(Travail à faire):
A - D'après l'article sur le colloque Antibi, pourquoi juge-t-on normal qu'une répartition de notes donne lieu à une courbe de Gauss ? Répondez en une à trois phrases.
B - Réécrivez le passage de l'article sur le colloque Antibi situé entre « Les politiques éducatives » et « soutien de tous. », inclus, en rebaptisant « colloque » en « congrès ».

━━━━━ Texte extrait ━━━━━

Colloque Antibi : Quelle continuité pour l'évaluation après 2017 ? 

Les politiques éducatives survivent-elles aux alternances politiques ?  Rarement. La question est devenue centrale lors du colloque organisé par le Mouvement contre la constante macabre (MCLCM), créé par André Antibi, le 2 février. Un colloque en chansons, en témoignages, en promesses de continuité mais aussi de ruptures. Même si le MCLCM bénéficie du soutien de tous.

 

La "constante macabre"

 

La constante macabre, mise en évidence par André Antibi, se traduit par le fait que les enseignants semblent obligés, pour être crédibles, de mettre un certain pourcentage de mauvaises notes, même dans les classes de bon niveau. Le système de notation implique que certains élèves, souvent la moitié, aient "moins que la moyenne". "On pense qu’une répartition de notes est un phénomène naturel, et donc qu’il est normal qu’elle donne lieu à une courbe de Gauss", explique A Antibi. Les résultats sont connus : sentiment d'injustice chez les élèves et aigreur des relations entre professeurs et élèves. Surtout, perte de confiance en soi des élèves, un phénomène qui affecte particulièrement les élèves français selon les enquêtes internationales.

━━━━━ Informations extraites ━━━━━

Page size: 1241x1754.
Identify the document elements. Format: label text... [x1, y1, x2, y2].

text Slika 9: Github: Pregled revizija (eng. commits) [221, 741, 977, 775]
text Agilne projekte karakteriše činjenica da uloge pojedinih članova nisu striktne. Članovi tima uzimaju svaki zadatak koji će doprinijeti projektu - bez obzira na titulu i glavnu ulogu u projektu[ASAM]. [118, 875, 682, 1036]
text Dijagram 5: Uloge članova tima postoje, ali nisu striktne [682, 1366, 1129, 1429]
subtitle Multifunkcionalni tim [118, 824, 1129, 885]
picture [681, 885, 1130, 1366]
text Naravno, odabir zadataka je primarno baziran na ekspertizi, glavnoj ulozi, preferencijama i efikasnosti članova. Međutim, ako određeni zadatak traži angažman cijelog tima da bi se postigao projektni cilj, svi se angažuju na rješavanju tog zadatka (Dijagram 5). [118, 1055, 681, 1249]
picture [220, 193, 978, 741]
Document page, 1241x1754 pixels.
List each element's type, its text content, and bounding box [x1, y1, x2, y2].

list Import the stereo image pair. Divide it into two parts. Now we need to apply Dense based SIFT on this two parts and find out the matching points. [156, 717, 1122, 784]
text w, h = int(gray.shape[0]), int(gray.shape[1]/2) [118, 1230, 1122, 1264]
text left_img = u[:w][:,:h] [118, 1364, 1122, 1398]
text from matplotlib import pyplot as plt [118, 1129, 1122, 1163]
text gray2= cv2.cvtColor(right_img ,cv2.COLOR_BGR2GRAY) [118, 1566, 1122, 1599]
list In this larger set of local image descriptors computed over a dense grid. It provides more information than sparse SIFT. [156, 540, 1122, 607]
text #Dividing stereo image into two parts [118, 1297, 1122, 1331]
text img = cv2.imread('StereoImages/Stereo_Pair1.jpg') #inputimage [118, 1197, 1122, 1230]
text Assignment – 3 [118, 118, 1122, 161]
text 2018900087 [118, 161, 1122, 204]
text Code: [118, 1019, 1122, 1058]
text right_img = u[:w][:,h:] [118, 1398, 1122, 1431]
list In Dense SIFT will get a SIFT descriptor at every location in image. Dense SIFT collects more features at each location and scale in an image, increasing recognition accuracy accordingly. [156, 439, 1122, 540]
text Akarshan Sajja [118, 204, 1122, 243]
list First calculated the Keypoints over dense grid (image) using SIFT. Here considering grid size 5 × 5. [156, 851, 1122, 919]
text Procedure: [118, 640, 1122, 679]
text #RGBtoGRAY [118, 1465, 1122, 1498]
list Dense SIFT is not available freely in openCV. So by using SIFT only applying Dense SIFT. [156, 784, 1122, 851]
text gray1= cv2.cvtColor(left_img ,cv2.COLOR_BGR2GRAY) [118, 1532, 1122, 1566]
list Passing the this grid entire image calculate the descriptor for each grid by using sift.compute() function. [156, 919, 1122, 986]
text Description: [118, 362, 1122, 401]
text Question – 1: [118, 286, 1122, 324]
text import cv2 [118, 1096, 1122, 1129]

━━━━━

(Réponses):
A - On pense qu'une répartition de notes est un phénomène naturel. On en conclut donc qu'il est normal qu'elle donne lieu à une courbe de Gauss.

B -
Les politiques éducatives survivent-elles aux alternances politiques ?  Rarement. La question est devenue centrale lors du congrès organisé par le Mouvement contre la constante macabre (MCLCM), créé par André Antibi, le 2 février. Un congrès en chansons, en témoignages, en promesses de continuité mais aussi de ruptures. Même si le MCLCM bénéficie du soutien de tous.